**What this task involves**
Render the text from the rows below as a Markdown table with the columns Line and Text, numbering each nonblank line and skipping blank ones. Leave the pictures out.

**Supplied material**
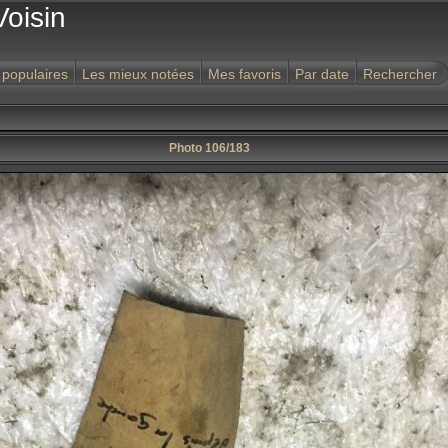
Voisin
 populaires
Les mieux notées
Mes favoris
Par date
Rechercher
Photo 106/183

**Expected output**
| Line | Text |
|---|---|
| 1 | Voisin |
| 2 |  populaires |
| 3 | Les mieux notées |
| 4 | Mes favoris |
| 5 | Par date |
| 6 | Rechercher |
| 7 | Photo 106/183 |